Band Gap Engineering of Cu 2 ZnSnX 4 (X = S, Se and Te) Quaternary Semiconductors Using PBE-GGA, TB-mBJ and mBJ+U Potentials

摘要

The structural and electronic properties of Cu 2 ZnSnX 4 (X = S, Se and Te) with a tetrahedral coordinated stannite structure have been investigated using first-principles calculations. The optimized lattice constants, anion displacement u, tetragonal distortion parameter η, band gap, density of states and bulk modulus values are reported. The PBE-GGA, modified Becke- Johnson exchange potential (TB-mBJ) and mBJ+U potentials are used to calculate the electronic properties of Cu based quaternary semiconductors Cu 2 ZnSnX 4 (X = S, Se and Te) and thus the results for the band gap and other electronic properties such as Total Density of States (TDOS) and Partial Density of States (PDOS) are analyzed in detail.
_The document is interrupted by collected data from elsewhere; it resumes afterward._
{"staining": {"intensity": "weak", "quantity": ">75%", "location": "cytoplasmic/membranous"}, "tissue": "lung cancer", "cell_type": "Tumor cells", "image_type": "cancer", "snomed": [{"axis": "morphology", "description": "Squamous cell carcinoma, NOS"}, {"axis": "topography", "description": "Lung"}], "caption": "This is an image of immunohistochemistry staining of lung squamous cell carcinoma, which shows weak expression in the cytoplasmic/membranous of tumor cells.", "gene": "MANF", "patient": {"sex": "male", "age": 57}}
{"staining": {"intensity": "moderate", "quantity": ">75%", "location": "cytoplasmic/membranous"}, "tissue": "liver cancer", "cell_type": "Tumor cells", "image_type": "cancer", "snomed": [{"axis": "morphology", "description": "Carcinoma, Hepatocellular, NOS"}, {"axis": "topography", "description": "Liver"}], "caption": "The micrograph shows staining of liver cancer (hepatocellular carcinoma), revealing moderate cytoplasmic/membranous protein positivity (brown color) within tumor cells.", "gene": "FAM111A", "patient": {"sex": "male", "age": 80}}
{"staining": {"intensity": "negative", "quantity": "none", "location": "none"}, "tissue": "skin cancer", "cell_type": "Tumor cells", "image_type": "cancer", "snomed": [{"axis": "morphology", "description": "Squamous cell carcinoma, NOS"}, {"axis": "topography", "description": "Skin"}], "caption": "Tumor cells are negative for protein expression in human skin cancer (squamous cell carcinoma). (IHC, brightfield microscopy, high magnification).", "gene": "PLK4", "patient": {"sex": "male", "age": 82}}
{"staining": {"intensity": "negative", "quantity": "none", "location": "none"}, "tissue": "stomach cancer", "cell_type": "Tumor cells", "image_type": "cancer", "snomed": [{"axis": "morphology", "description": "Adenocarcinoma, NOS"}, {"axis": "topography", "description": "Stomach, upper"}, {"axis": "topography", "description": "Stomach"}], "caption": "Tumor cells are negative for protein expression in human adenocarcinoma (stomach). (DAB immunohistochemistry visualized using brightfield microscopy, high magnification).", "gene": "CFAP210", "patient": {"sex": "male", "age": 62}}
Also the results obtained using TB-mBJ and mBJ+U potential are compared with the standard local density and Generalized Gradient Approximation (GGA). The comparison shows that the results obtained by TB-mBJ are still underestimating the experimental results. This explains the inadequacy of TB-mBJ potential for semiconductors with strongly delocalized d electrons. Thus in this paper an on-site Coulomb U is incorporated within mBJ potential (mBJ + U) which leads to a better description of the pd hybridization and therefore the band gap which is very much comparable with the experimental results.